Text shown Block Start
After arriving in cold, windy Chicago I was whisked by the ever-gracious Ken, A of J, who was not only a bastion of warmth and Easy Cheese but also a font of Bad Movie Facts, from the cold and windy platform of some El station somewhere (I know Chicago? Hardly.) to the Northwestern University Campus (did I mention it was cold and windy?). I met the irrepressible Mr. Milroy along the way, and by great good fortune got to sit betwixt the two in the auditorium.
I was prepared, what with my newly purchased fuzzy sleeping bag thingy, and Easy Cheese. Ken supplied not only my admission cost, but the biggest collection of lip-smackingly yummy junk food it has been my pleasure to see since my best friend quit smoking dope.
Truly, he is a man among men.
So, on to the movies!
Fiend Without a Face
A fine example of the props we had on hand so we put them in the movie genre. You say you inherited your uncles Canadian Air Force uniform? One of our heroes could be part of . . . the Canadian Air Force! Yeah, thats it.
I enjoyed the Fiends, sort of tadpole-looking brain things. Did you know brains can jump? Neither did I. They can also inchworm along fast enough to catch full grown adult human beings who have all their original arms and legs. Well, well, live and learn.
Candy for Your Health (short)
Eat candy, live longer. I bet the American Diabetic Association has something to say about this.
Species II trailer
Proof that filmmakers today are just as capable of creating total dreck as any director of yore. Only with naked chicks.
Text shown Block End
→ Task requirements
(a) In the movie marathon account, which university campus did Ken take the writer to?
(b) Reproduce the movie marathon account between "Fiend Without a" and "say about this.", inclusive.
Dataset entries Block Start
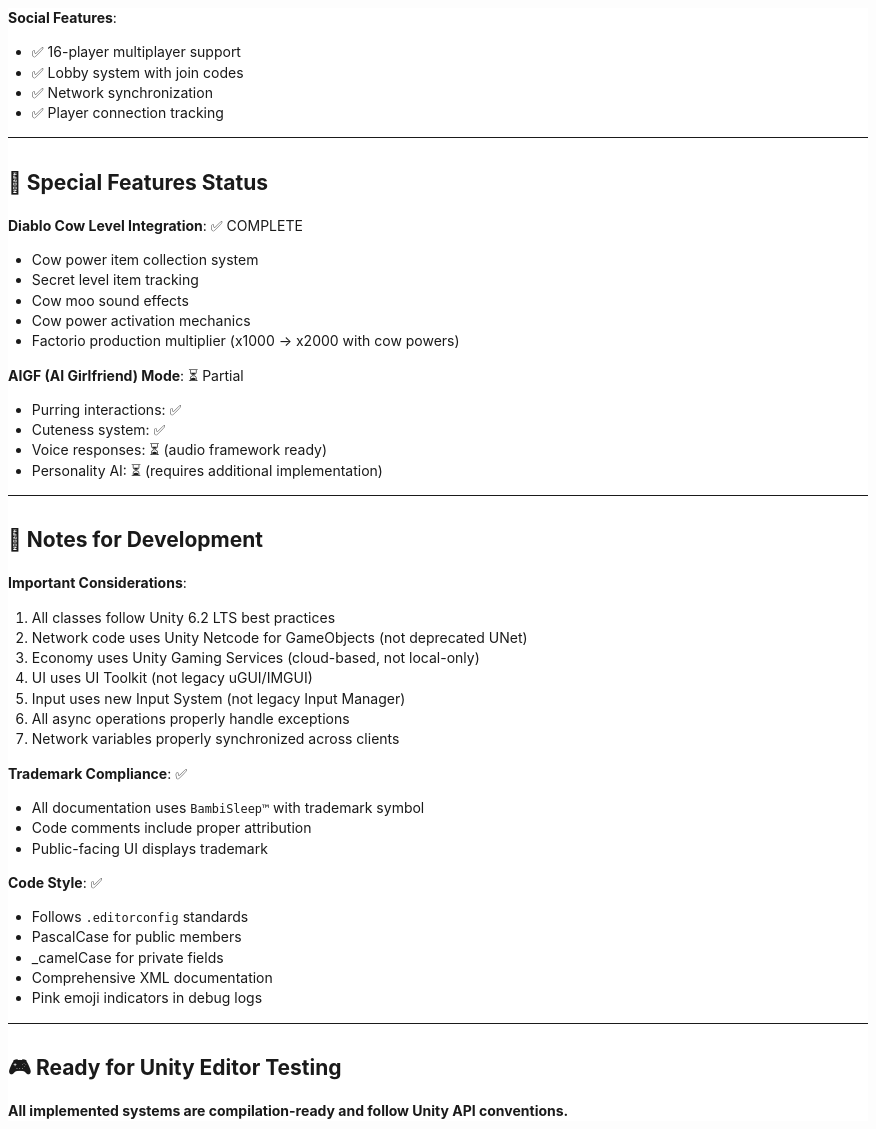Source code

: **Social Features**:
- ✅ 16-player multiplayer support
- ✅ Lobby system with join codes
- ✅ Network synchronization
- ✅ Player connection tracking

---

## 🐄 Special Features Status

**Diablo Cow Level Integration**: ✅ COMPLETE
- Cow power item collection system
- Secret level item tracking
- Cow moo sound effects
- Cow power activation mechanics
- Factorio production multiplier (x1000 → x2000 with cow powers)

**AIGF (AI Girlfriend) Mode**: ⏳ Partial
- Purring interactions: ✅
- Cuteness system: ✅
- Voice responses: ⏳ (audio framework ready)
- Personality AI: ⏳ (requires additional implementation)

---

## 📝 Notes for Development

**Important Considerations**:
1. All classes follow Unity 6.2 LTS best practices
2. Network code uses Unity Netcode for GameObjects (not deprecated UNet)
3. Economy uses Unity Gaming Services (cloud-based, not local-only)
4. UI uses UI Toolkit (not legacy uGUI/IMGUI)
5. Input uses new Input System (not legacy Input Manager)
6. All async operations properly handle exceptions
7. Network variables properly synchronized across clients

**Trademark Compliance**: ✅
- All documentation uses `BambiSleep™` with trademark symbol
- Code comments include proper attribution
- Public-facing UI displays trademark

**Code Style**: ✅
- Follows `.editorconfig` standards
- PascalCase for public members
- _camelCase for private fields
- Comprehensive XML documentation
- Pink emoji indicators in debug logs

---

## 🎮 Ready for Unity Editor Testing

**All implemented systems are compilation-ready and follow Unity API conventions.**
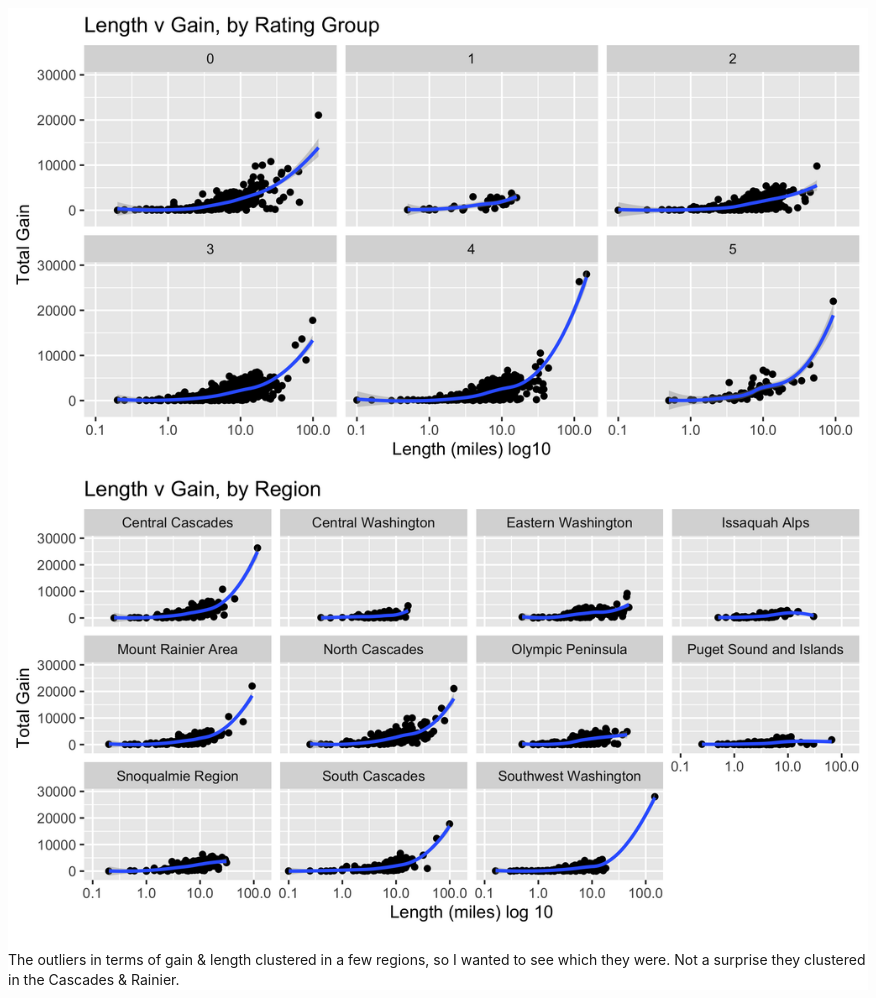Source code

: <img src="images/unnamed-chunk-4-1.png" width="100%" /><img src="images/unnamed-chunk-4-2.png" width="100%" />

The outliers in terms of gain & length clustered in a few regions, so I
wanted to see which they were. Not a surprise they clustered in the
Cascades & Rainier.
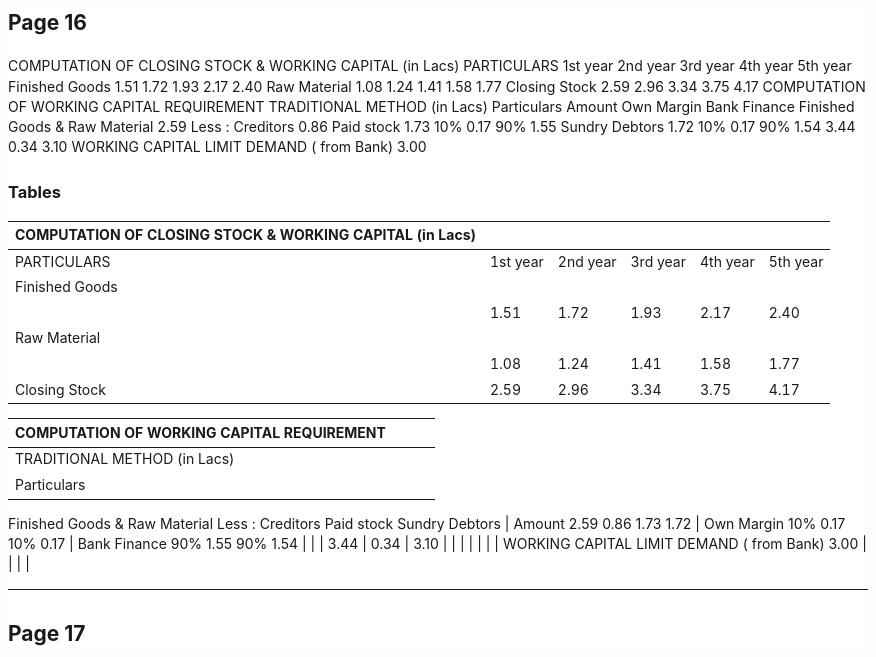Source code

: 
## Page 16

COMPUTATION OF CLOSING STOCK & WORKING CAPITAL (in Lacs) PARTICULARS 1st year 2nd year 3rd year 4th year 5th year Finished Goods 1.51 1.72 1.93 2.17 2.40 Raw Material 1.08 1.24 1.41 1.58 1.77 Closing Stock 2.59 2.96 3.34 3.75 4.17 COMPUTATION OF WORKING CAPITAL REQUIREMENT TRADITIONAL METHOD (in Lacs) Particulars Amount Own Margin Bank Finance Finished Goods & Raw Material 2.59 Less : Creditors 0.86 Paid stock 1.73 10% 0.17 90% 1.55 Sundry Debtors 1.72 10% 0.17 90% 1.54 3.44 0.34 3.10 WORKING CAPITAL LIMIT DEMAND ( from Bank) 3.00

### Tables

| COMPUTATION OF CLOSING STOCK & WORKING CAPITAL (in Lacs) |  |  |  |  |  |
|---|---|---|---|---|---|
| PARTICULARS | 1st year | 2nd year | 3rd year | 4th year | 5th year |
| Finished Goods |  |  |  |  |  |
|  | 1.51 | 1.72 | 1.93 | 2.17 | 2.40 |
| Raw Material |  |  |  |  |  |
|  | 1.08 | 1.24 | 1.41 | 1.58 | 1.77 |
| Closing Stock | 2.59 | 2.96 | 3.34 | 3.75 | 4.17 |

| COMPUTATION OF WORKING CAPITAL REQUIREMENT |  |  |  |
|---|---|---|---|
| TRADITIONAL METHOD (in Lacs) |  |  |  |
| Particulars
Finished Goods & Raw Material
Less : Creditors
Paid stock
Sundry Debtors | Amount
2.59
0.86
1.73
1.72 | Own Margin
10% 0.17
10% 0.17 | Bank Finance
90% 1.55
90% 1.54 |
|  | 3.44 | 0.34 | 3.10 |
|  |  |  |  |
| WORKING CAPITAL LIMIT DEMAND ( from Bank) 3.00 |  |  |  |

---

## Page 17
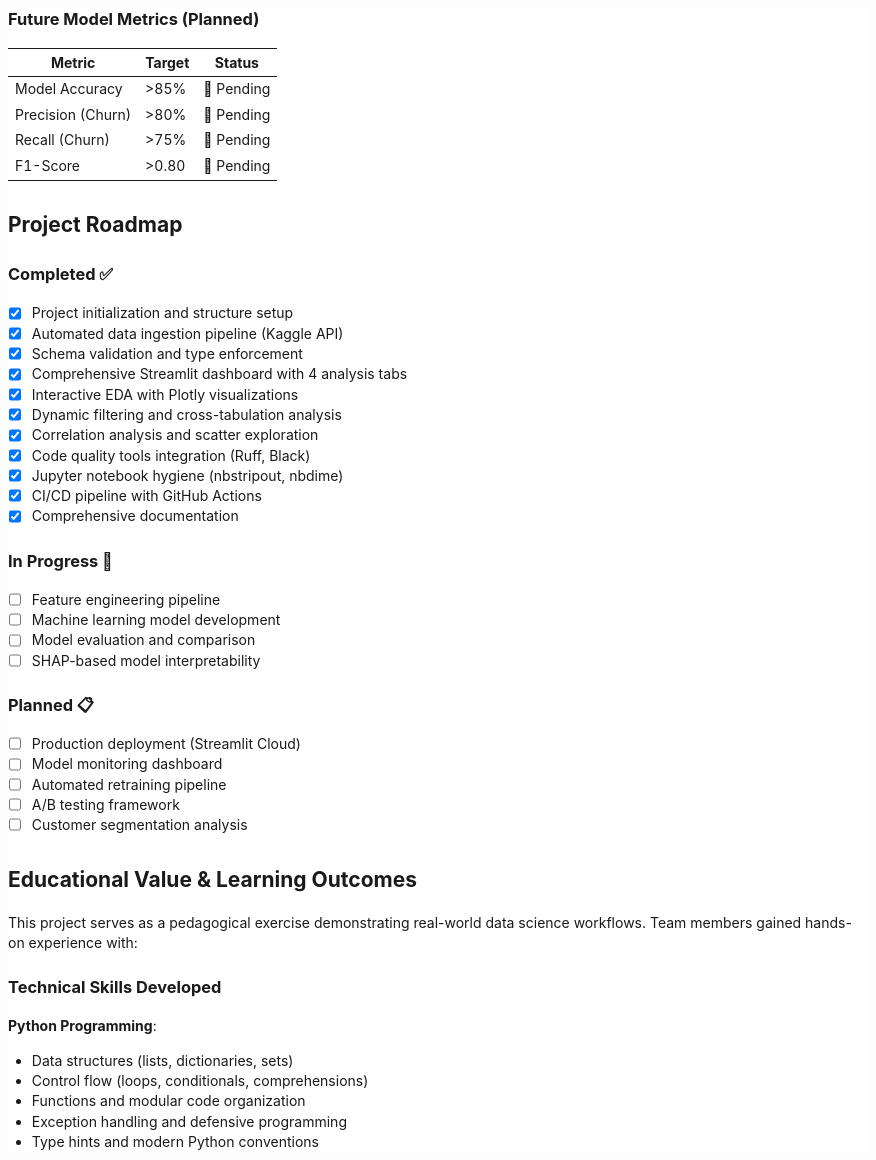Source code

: ### Future Model Metrics (Planned)

| Metric | Target | Status |
|--------|--------|--------|
| Model Accuracy | >85% | 🔄 Pending |
| Precision (Churn) | >80% | 🔄 Pending |
| Recall (Churn) | >75% | 🔄 Pending |
| F1-Score | >0.80 | 🔄 Pending |

## Project Roadmap

### Completed ✅
- [x] Project initialization and structure setup
- [x] Automated data ingestion pipeline (Kaggle API)
- [x] Schema validation and type enforcement
- [x] Comprehensive Streamlit dashboard with 4 analysis tabs
- [x] Interactive EDA with Plotly visualizations
- [x] Dynamic filtering and cross-tabulation analysis
- [x] Correlation analysis and scatter exploration
- [x] Code quality tools integration (Ruff, Black)
- [x] Jupyter notebook hygiene (nbstripout, nbdime)
- [x] CI/CD pipeline with GitHub Actions
- [x] Comprehensive documentation

### In Progress 🔄
- [ ] Feature engineering pipeline
- [ ] Machine learning model development
- [ ] Model evaluation and comparison
- [ ] SHAP-based model interpretability

### Planned 📋
- [ ] Production deployment (Streamlit Cloud)
- [ ] Model monitoring dashboard
- [ ] Automated retraining pipeline
- [ ] A/B testing framework
- [ ] Customer segmentation analysis

## Educational Value & Learning Outcomes

This project serves as a pedagogical exercise demonstrating real-world data science workflows. Team members gained hands-on experience with:

### Technical Skills Developed

**Python Programming**:
- Data structures (lists, dictionaries, sets)
- Control flow (loops, conditionals, comprehensions)
- Functions and modular code organization
- Exception handling and defensive programming
- Type hints and modern Python conventions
Dataset entries Block End
→ Activity answers
(a) The Northwestern University campus.

(b)
Fiend Without a Face
A fine example of the props we had on hand so we put them in the movie genre. You say you inherited your uncles Canadian Air Force uniform? One of our heroes could be part of . . . the Canadian Air Force! Yeah, thats it.
I enjoyed the Fiends, sort of tadpole-looking brain things. Did you know brains can jump? Neither did I. They can also inchworm along fast enough to catch full grown adult human beings who have all their original arms and legs. Well, well, live and learn.
Candy for Your Health (short)
Eat candy, live longer. I bet the American Diabetic Association has something to say about this.